Deprecated modules (to be removed in next release):
- rdkit/qtGui
- Projects/SDView
Removed modules:
- SVD code: External/svdlibc External/svdpackc rdkit/PySVD
- rdkit/Chem/CDXMLWriter.py
Other:
- The large scale changes in the handling of stereochemistry were
made for this release. These should make the code more robust.
- If you are building the RDKit yourself, changes made in this
release require that you use a reasonably up-to-date version of
flex to build it. This is likely to be a problem on Redhat, and
redhat-derived systems. Specifically: if your version of flex is
something like 2.5.4 (as opposed to something like 2.5.33, 2.5.34,
etc.), you will need to get a newer version from
http://flex.sourceforge.net in order to build the RDKit.
- Changes only affecting C++ programmers:
- The code for calculating topological-torsion and atom-pair
fingerprints has been moved from $RDBASE/Code/GraphMol/Descriptors
to $RDBASE/Code/GraphMol/Fingerprints.
- The naming convention for methods of ExplicitBitVect and
SparseBitVect have been changed to make it more consistent with
the rest of the RDKit.
- the bjam-based build system should be considered
deprecated. This is the last release it will be actively
maintained.
****** Release_Q12010_1 *******
(Changes relative to Release_Q42009_1)
Acknowledgements:
- Andrew Dalke, Jean-Marc Nuzillard, Noel O'Boyle, Gianluca Sforna,
Nik Stiefl, Anna Vulpetti
Bug Fixes
- Substantial improvements were made to the SLN parser
- A bad depiction case was fixed. (issue 2948402)
- Hs added to planar carbons are no longer in the same plane as the
other atoms. (issue 2951221)
- Elements early in the periodic table (e.g. Mg, Na, etc.) no longer
have their radical counts incorrectly assigned. (issue 2952255)
- Some improvements were made to the v3k mol file parser. (issue
2952272)
- Double bonds with unspecified stereochemistry are now correctly
flagged when output to mol files. (issue 2963522)

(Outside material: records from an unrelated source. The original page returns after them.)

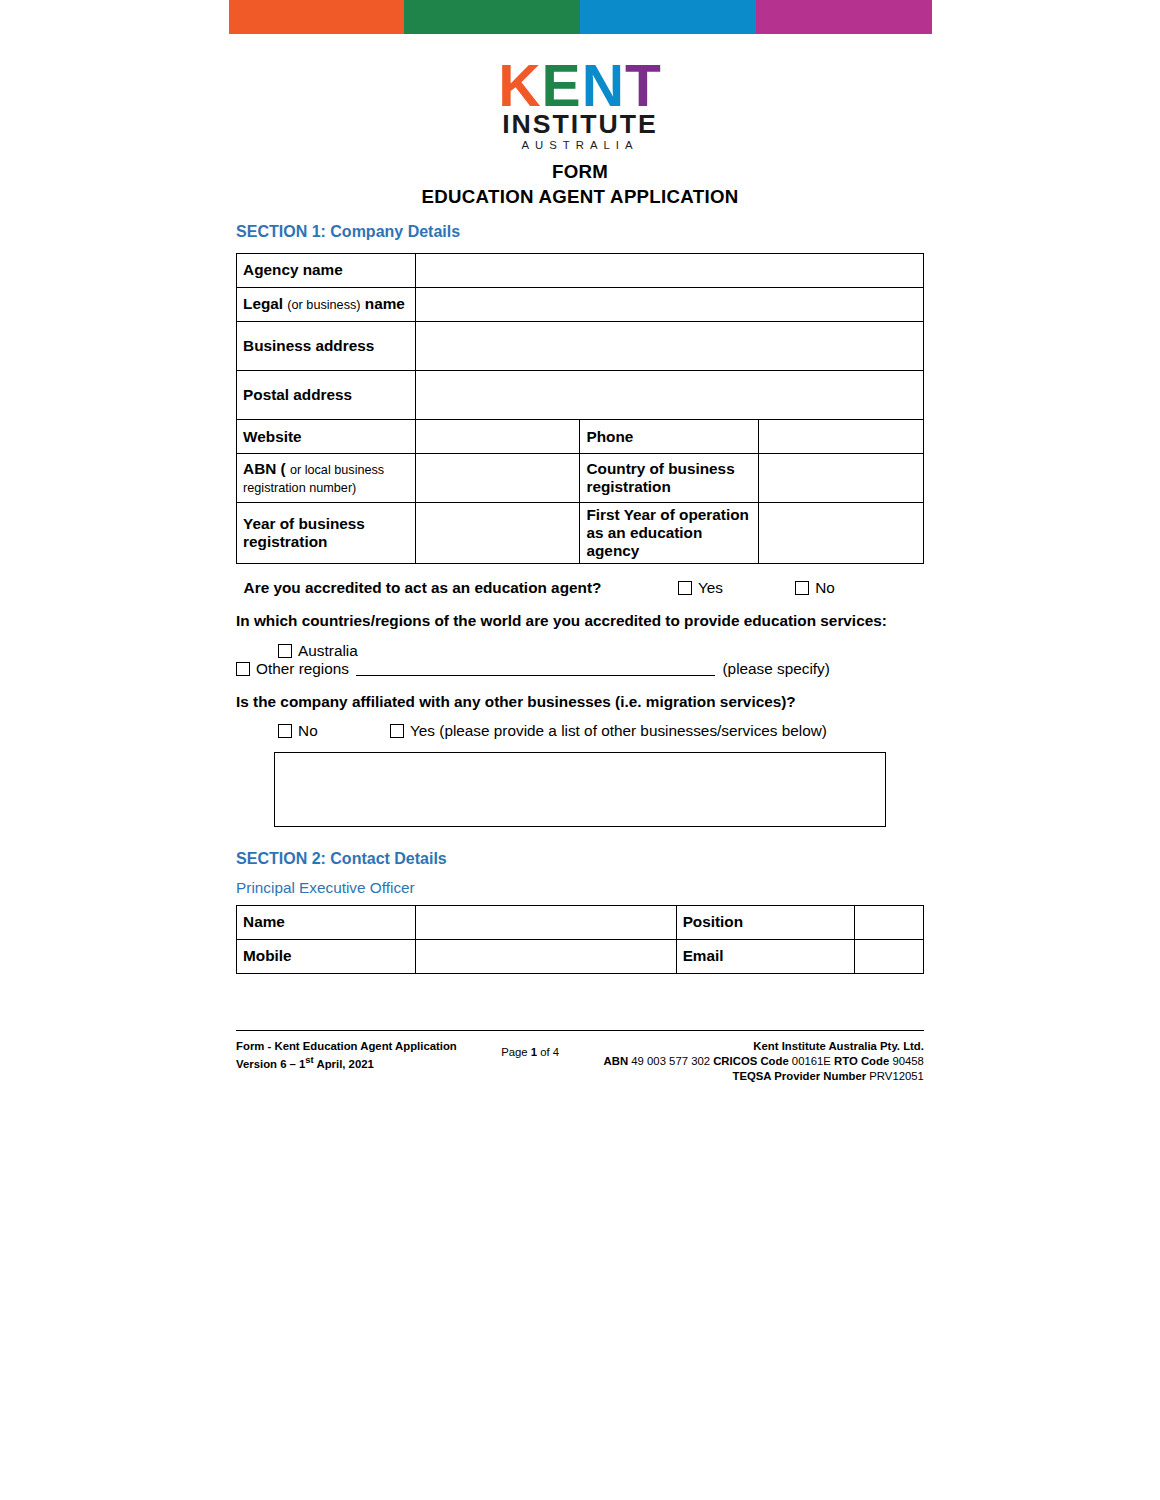KENT
INSTITUTE
AUSTRALIA
FORM
EDUCATION AGENT APPLICATION
SECTION 1: Company Details
| Agency name | |
| Legal (or business) name | |
| Business address | |
| Postal address | |
| Website | | Phone | |
| ABN ( or local business registration number) | | Country of business registration | |
| Year of business registration | | First Year of operation as an education agency | |
Are you accredited to act as an education agent? Yes No
In which countries/regions of the world are you accredited to provide education services:
Australia Other regions (please specify)
Is the company affiliated with any other businesses (i.e. migration services)?
No Yes (please provide a list of other businesses/services below)
SECTION 2: Contact Details
Principal Executive Officer
| Name | | Position | |
| Mobile | | Email | |
Form - Kent Education Agent Application
Version 6 – 1st April, 2021
Page 1 of 4
Kent Institute Australia Pty. Ltd.
ABN 49 003 577 302 CRICOS Code 00161E RTO Code 90458
TEQSA Provider Number PRV12051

- A segmentation fault that occured when kekulizing modified
molecules has been fixed. (issue 2983794)
New Features
- The MaxMin diversity picker can now be given a seed for the random
number generator to ensure reproducible results.
Other
- the vflib source, which is no longer used, was removed from the
External source tree. It's still available in svn at rev1323 or via
this tarball:
http://rdkit.svn.sourceforge.net/viewvc/rdkit/trunk/External/vflib-2.0.tar.gz?view=tar&pathrev=1323
- the directory Contrib has been added to the RDKit distribution to
house contributions that don't necessarily fit anywhere else. The
first contribution here is a collection of scripts required to
implement local-environment fingerprints contributed by Anna
Vulpetti.
- Some optimization work was done on the molecule initialization code:
reading in molecules is now somewhat faster.
- Some optimization work was done on the RDK and Layered fingerprinting code.
****** Release_Q42009_1 *******
(Changes relative to Release_Q32009_1)
!!!!!! IMPORTANT !!!!!!
- A bug fix in the SMARTS parser has changed the way atom-map
numbers in Reaction SMARTS are parsed.
Earlier versions of the RDKit required that atom maps be
specified at the beginning of a complex atom query:
[CH3:1,NH2]>>[*:1]O
The corrected version only accepts this form:
[CH3,NH2:1]>>[*:1]O
This change may break existing SMARTS patterns.
- A switch to using cmake as the build system instead of bjam has
made the RDKit much easier to build.
Acknowledgements
- Andrew Dalke, Kirk DeLisle, David Hall, Markus Kossner, Adrian
Schreyer, Nikolaus Stiefl, Jeremy Yang
Bug Fixes
- the SMARTS parser now correctly requires tha atom-map numbers be
at the end of a complex atom query.
(issue 1804420)
- a bug in the way SMARTS matches are uniquified has been fixed
(issue 2884178)
New Features
- The new SMARTS atomic query feature "x" (number of ring bonds) is
now supported.
- The proof-of-concept for a SWIG-based wrapper around the RDKit has
been expanded a bit in functionality. Samples are now included for
Java, C#, and Python.
- Information about the current RDKit and boost versions is now
available from C++ (file RDGeneral/versions.h) and Python
(rdBase.rdkitVersion and rdBase.boostVersion)
- The KNN code now supports weighted nearest-neighbors calculations
with a radius cutoff.
Other
- The lapack dependency has been completely removed from the RDKit.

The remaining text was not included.